Cevabım açık ve nettir:
Evet imzalanmamalıdır. Çünkü bu konunun bize neler getirip, bizden neler götüreceğine dair bir çalışma henüz yapılmamıştır. (Yapıldıysa açıklanmalıdır...)
Fizibilite raporu olmayan ve ne yazık ki birilerinin, kendi bilim insanlarımızın çalışmalarına itibar etmediği bu durumda , bağımsız bir bilim kuruluşuna yaptırılmış ve halkla paylaşılmış bir rapor ortaya çıkmadan, bu anlaşmayı kabul etmek mümkün değil !
Bu işin maliyeti nasıl karşılanacak, ne kadar zamanda, hangi yöntemle, KIBTEK, kendi santrallarımız ne olacak vd. sorgulanmadan böyle bir adım atmak geriye dönüşü olmayan zararlara yol açacaktır.
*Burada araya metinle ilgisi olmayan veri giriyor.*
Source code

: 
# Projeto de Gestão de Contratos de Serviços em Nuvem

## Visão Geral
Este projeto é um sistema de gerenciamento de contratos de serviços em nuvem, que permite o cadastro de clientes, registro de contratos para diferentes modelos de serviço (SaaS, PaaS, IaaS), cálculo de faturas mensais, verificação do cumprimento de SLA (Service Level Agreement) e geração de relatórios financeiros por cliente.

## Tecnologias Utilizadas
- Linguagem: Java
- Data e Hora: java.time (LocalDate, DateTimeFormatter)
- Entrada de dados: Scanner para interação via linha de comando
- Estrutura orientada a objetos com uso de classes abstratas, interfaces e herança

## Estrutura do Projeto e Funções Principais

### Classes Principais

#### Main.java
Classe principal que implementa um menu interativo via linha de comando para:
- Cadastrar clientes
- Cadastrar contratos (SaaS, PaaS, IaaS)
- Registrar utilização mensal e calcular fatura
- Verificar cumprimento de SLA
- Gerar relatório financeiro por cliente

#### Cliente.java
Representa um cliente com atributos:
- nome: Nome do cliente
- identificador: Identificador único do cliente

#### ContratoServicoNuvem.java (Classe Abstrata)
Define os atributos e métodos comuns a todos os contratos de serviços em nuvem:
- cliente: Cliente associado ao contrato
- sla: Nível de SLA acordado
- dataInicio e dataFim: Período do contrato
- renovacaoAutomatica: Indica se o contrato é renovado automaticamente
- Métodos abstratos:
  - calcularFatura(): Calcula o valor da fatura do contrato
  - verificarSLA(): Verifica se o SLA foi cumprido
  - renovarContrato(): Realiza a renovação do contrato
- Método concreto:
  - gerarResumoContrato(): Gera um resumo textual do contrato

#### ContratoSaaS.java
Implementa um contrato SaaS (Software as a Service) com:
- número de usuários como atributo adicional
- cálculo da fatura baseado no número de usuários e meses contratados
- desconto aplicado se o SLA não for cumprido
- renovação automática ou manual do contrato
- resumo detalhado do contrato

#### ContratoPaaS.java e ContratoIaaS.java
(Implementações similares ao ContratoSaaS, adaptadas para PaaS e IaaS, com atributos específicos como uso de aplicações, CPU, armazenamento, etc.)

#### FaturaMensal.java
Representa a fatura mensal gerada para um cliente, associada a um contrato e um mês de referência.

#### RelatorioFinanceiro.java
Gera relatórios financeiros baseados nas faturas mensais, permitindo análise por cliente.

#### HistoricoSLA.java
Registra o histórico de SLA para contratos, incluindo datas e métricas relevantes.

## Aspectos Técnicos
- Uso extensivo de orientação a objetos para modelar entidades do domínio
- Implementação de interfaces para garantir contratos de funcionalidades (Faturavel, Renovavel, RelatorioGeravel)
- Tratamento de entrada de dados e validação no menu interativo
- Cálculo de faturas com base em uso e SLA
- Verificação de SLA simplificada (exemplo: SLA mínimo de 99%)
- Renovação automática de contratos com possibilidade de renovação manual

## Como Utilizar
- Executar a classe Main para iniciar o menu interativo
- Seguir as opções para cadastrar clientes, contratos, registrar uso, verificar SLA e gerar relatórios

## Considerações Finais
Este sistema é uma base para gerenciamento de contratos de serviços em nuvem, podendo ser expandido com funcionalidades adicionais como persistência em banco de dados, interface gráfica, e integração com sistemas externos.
Çerçeve anlaşması imzalandıktan sonra, Kıbrıslı Türk halkının iradesi ayaklar altına alınacaktır. İlerde, var olan hükümet gitse dahi, TC hükümeti size önceki hükümetin yaptığı anlaşmayı dayatacaktır. Su konusunda olduğu gibi...Mali protokollerde yaşanan sıkıntılar gibi...Gençlik Ofisi gibi...
Elbette kamu yararının söz konusu olduğu bilimsel olarak açıklanır ise, sonuna kadar desteklemek hepimizin görevidir. Bunu özellikle belirtmiş olayım.
Sanki Kıbrıslı Türklerin boynuna yeni bir ilmek bağlanmak isteniyor.